» **Selected passage**
One- and two-year course work, scholarships and tuition stipends in shortage fields put college graduates on a fast track to teaching.
Burnett is one who took advantage of the programs. The 6th-grade teacher had a degree in sociology and after several years of working with children in A+ and Summer Fun, decided he wanted to be a teacher.
Through the two-year program, he learned not only teaching theory, but spent a year in a classroom as an intern.
"It showed me what to expect; it was an eye-opener. I wouldn't have known how much it took to be a teacher," he says.
Working with an experienced teacher was invaluable, says Burnett who has been on the job for three years.
McFarlane says mentoring programs help new teachers through the first years on the job and can keep them from leaving. DOE will begin a pilot program in mentoring next year with plans to take it statewide after that.
She and Hitz say well-maintained classrooms, computers and teaching materials enhance the job along with providing teachers with more classroom assistants and clerks.
"This flies in the face of what people think," Hitz says, "but the reduction in administration at DOE has created additional workload, what we call 'administrivia,' for teachers."
Better pay is an influential component. With the new contract, veteran teachers can earn up to $59,330 a year. New teachers start out with $30,720 annual salaries.
While money isn't everything, it does have some reflection in American society.
"Money seems to give us a measure of people," Husted says. "We may not like it, but that's a social reality in America. Money talks, that somehow if I am paid $100,000 a year, I'm a whole lot more important than if I got paid $30,000."
In the mid-20th century, women became teachers because few other jobs were available to them and because of the expectation that they would work for only a few years before marriage and motherhood.
"What happened then was that the best and the brightest of women ended up in teaching," Hitz says. "The profession also was skewed toward women because the pay levels and status in society didn't really attract men who at the time were principle breadwinners."
As women made inroads into professions previously dominated by men, teaching was left behind, Husted says. "There came this perception that you became a teacher because you couldn't do anything else."

» **Work order A**
List every person the passage on teaching careers mentions by name.
» **Work order B**
Continue the passage on teaching careers from its last sentence.
The items that follow are separate material and have nothing to do with the passage on teaching careers.

» **Extracted material**
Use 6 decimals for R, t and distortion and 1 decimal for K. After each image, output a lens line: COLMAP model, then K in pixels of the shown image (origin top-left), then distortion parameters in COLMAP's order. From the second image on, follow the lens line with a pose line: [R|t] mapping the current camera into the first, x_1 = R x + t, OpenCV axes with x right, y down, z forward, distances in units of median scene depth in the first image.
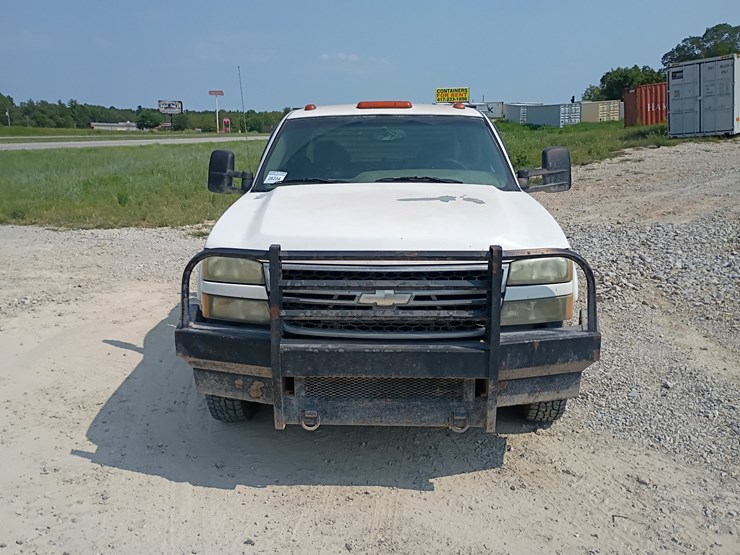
lens RADIAL K [[643.5, 0, 360.9], [0, 643.5, 276.5], [0, 0, 1]] dist [0.052799, -0.062643]
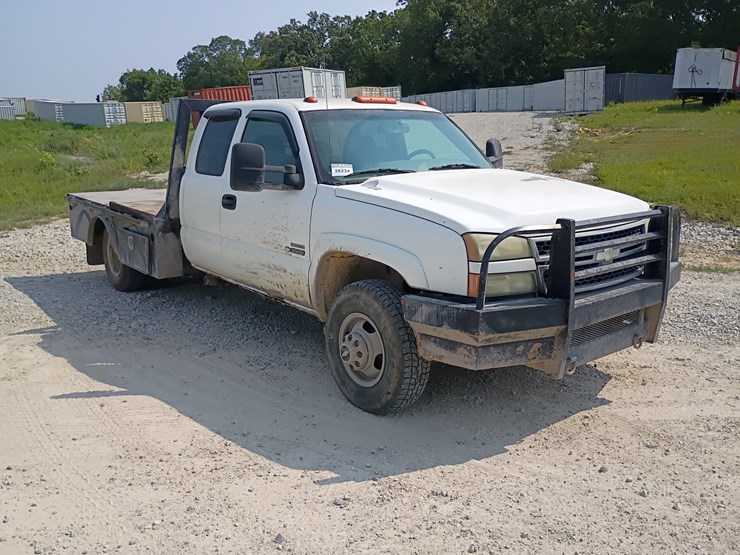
lens RADIAL K [[643.5, 0, 375.1], [0, 643.5, 277.8], [0, 0, 1]] dist [0.052799, -0.062643]
pose [[0.753340, -0.140036, 0.642549, -1.002812], [0.139674, 0.988844, 0.051749, -0.044917], [-0.642628, 0.050763, 0.764495, 0.290888]]
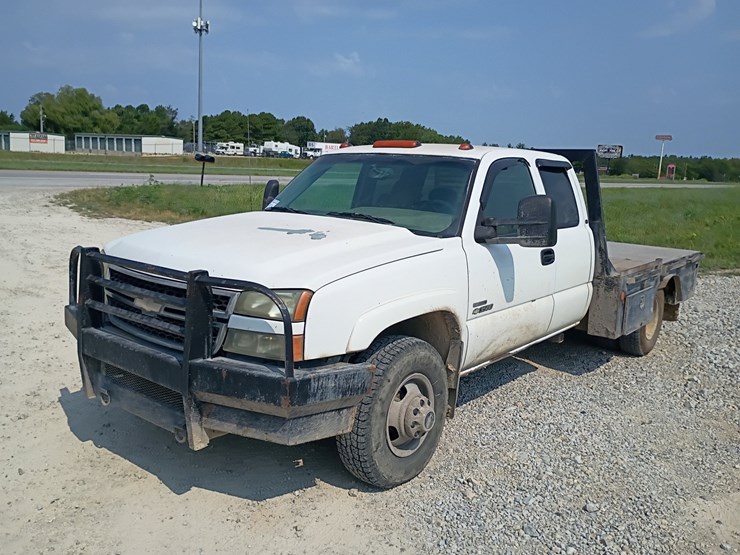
lens RADIAL K [[643.5, 0, 367.3], [0, 643.5, 267.9], [0, 0, 1]] dist [0.052799, -0.062643]
pose [[0.798564, 0.129222, -0.587875, 0.904076], [-0.174266, 0.984489, -0.020319, -0.067036], [0.576131, 0.118673, 0.808696, 0.259365]]
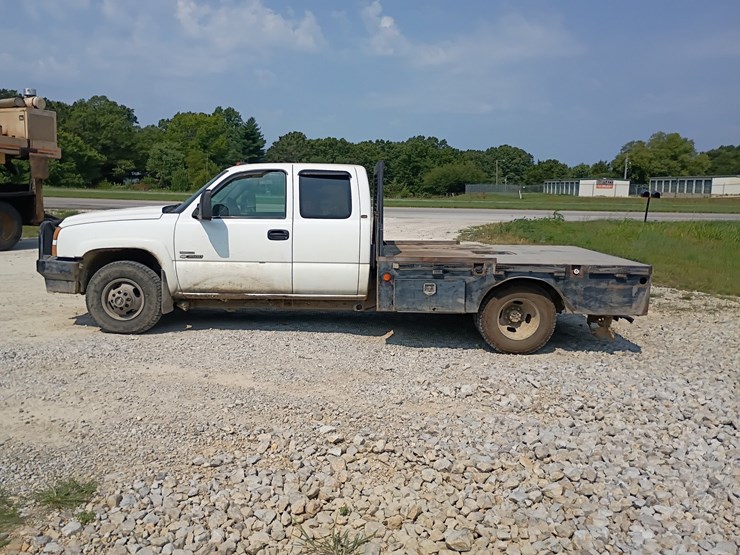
lens RADIAL K [[643.5, 0, 352.5], [0, 643.5, 275.4], [0, 0, 1]] dist [0.052799, -0.062643]
pose [[0.041940, 0.131325, -0.990452, 2.521018], [-0.238059, 0.964087, 0.117748, -0.373747], [0.970345, 0.230848, 0.071697, 1.783172]]
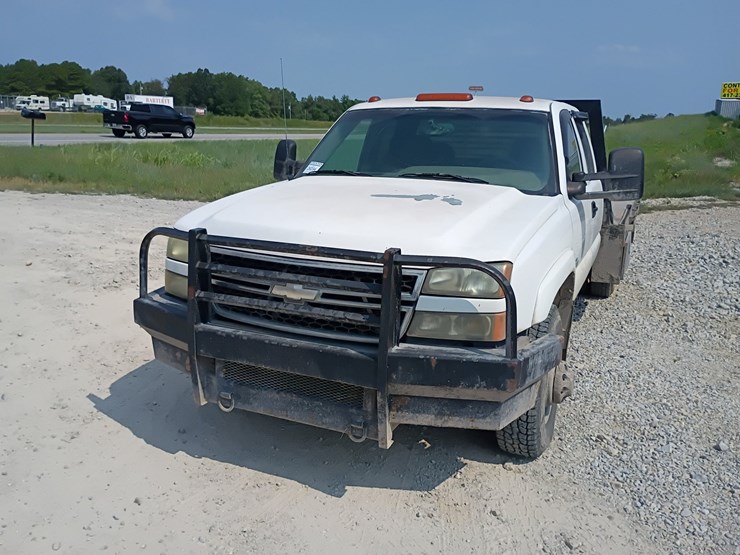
lens RADIAL K [[643.5, 0, 364.3], [0, 643.5, 282.2], [0, 0, 1]] dist [0.052799, -0.062643]
pose [[0.925726, 0.111011, -0.361535, 0.438594], [-0.105692, 0.993799, 0.034523, -0.023593], [0.363125, 0.006252, 0.931719, 0.109399]]
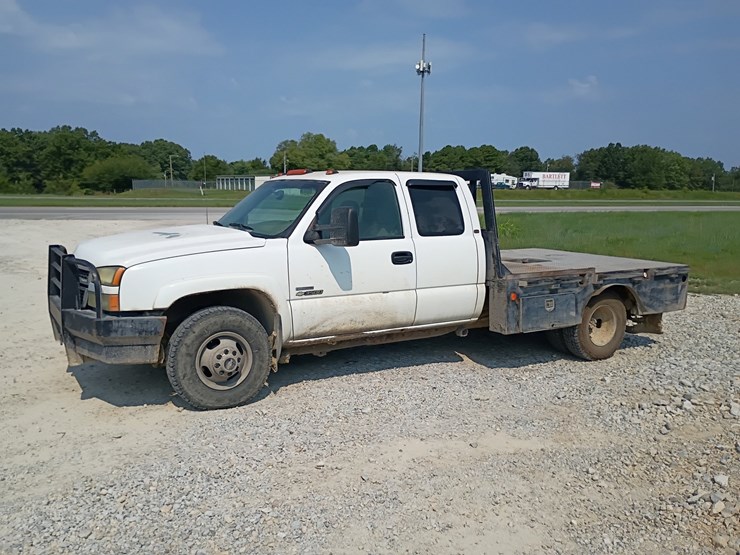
lens RADIAL K [[643.5, 0, 360.5], [0, 643.5, 270.3], [0, 0, 1]] dist [0.052799, -0.062643]
pose [[0.542223, 0.108540, -0.833194, 1.803719], [-0.194830, 0.980837, 0.000982, -0.137392], [0.817334, 0.161798, 0.552979, 0.585886]]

» **Written response A**
Burnett, McFarlane, Hitz, Husted

» **Written response B**
True or not, the perception lingers, so much so, she says, that she often hears educators describe themselves as "just a teacher. There's this deep down feeling of being something less."
But a new generation of women, who still make up the majority of teachers, are disposing of the "pink-collar" tint of the job, Husted says.
"They are much more assertive, much more willing to ask 'why.' They are challenging the old guard. At the same time, they know they can leave. If they don't get the respect the profession deserves, they will. That's why retention is more of an issue."
Hitz sees this new attitude as a need to get teachers more involved in "actual governance of the schools. What we're really talking about is professionalizing teaching so that a teacher's relationship to a school is more like a physician's to a hospital."
Continual professional development, such as sabbatical leaves, would also revitalize teachers.
"Teachers have to keep up with their field," Husted says. Like doctors, they need time to examine new methods and materials. And unlike doctors or lawyers, Hawaii public school teachers face testing and relicensing every five years.
Although politicians give lip service to education during election campaigns, educators say when it comes to money, public schools grades K-12 don't get a large enough share.
In that sense, "Education overall has never been a high priority in this country," Hitz says. "But at some point, we're going to have to commit, to decide that education is important enough."
"What is happening in the classroom today will have more of an impact on the country than all these security measures we're doing now" in the aftermath of the terrorists attack, he says.
"The only way to stop this shortage is to create teaching as a real true profession."